Weitekamp has termed the patterning process PhotoLithographic Olefin Metathesis Polymerization (PLOMP). PLOMP resists can be prepared without generating any waste, at ambient temperature. Raymond hopes this invention will improve the energy efficiency of high-tech device manufacture, including integrated circuits, medical devices and MEMs.
2012 Grand Prize Winner
Micro-Cold Storage
Prakhar Mehrotra
Prakhar Mehrotra is a PhD student in aeronautics. His team's winning idea "Micro-Cold Storage" was aimed at addressing agricultural supply chain inefficiencies in developing nations. The team's concept creates a network of low-cost, small-scale cold storage units to mitigate the lack of cold storage infrastructure that in India alone wastes about 30% of all foods.The product they developed is a portable, high efficiency cold storage unit with photovoltaic panels scaled to fit on a standard size U-Haul truck. The PV panels power the cooling system, which is based on an efficient vapor compression cycle. The team has developed thermal storage technology to back up the system and a special control system to keep stored items fresh while reducing the cooling load by 15%. Winning SISCA has motivated the team to accelerate development of the product and has reinforced their vision of creating a clean and sustainable infrastructure for food storage.

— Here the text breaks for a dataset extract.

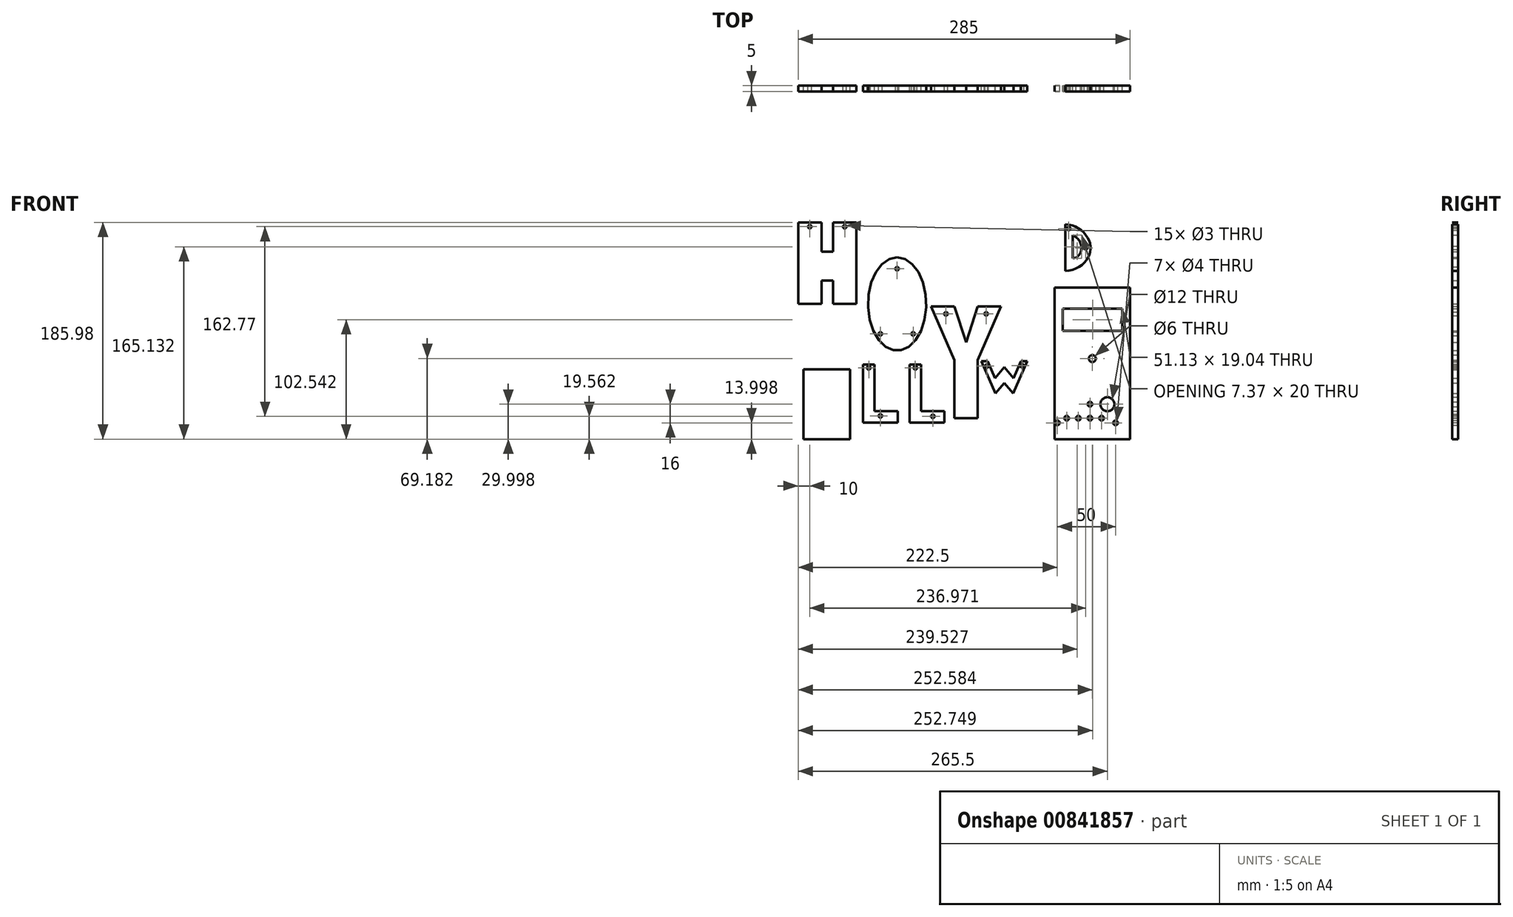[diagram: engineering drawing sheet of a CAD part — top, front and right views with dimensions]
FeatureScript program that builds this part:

Team members included Devendra Gupta, Prakeek Singhal and Vivek Pandy, students from the Indian Institute of Technology Kharagpur.
2012 Runner Up
Photovoltaic-powered Wastewater Electrolysis Cell for Water Reuse and Solar Energy Harvesting
Kangwoo Cho
Kangwoo is a PhD student in environmental ecience and engineering. His SISCA project showcases technology aimed at creating a technically feasible and economically viable means of sustainably treating human waste. Powered by solar panels, the electrolysis cell uses wastewater as an electrolyte and inexpensive, highly reactive electrodes from bismuth oxide doped titanium dioxide. When activated, chloride in the wastewater is oxidized to the reactive chlorine species, which can degrade environmental pollutants including fine particles, dissolved organics and other aqueous pollutants. Additionally, oxygen and hydrogen are produced making this not only an infrastructure-free approach to sanitation, but also one that can be an energy source, through proper energy conversion practices. The chemistry presented in Kangwoo's SISCA project is a continuation of research being done by his Caltech research group (the Hoffmann Group) that won the grand prize at the Reinvent the Toilet Challenge sponsored by the Bill and Melinda Gates Foundation.
This project is being contributed to by members of Professor Michael Hoffmann's Group including Yan Qu, Hao Zhang, Daejung Kwon, Clement Cid and Asghar Aryanfa.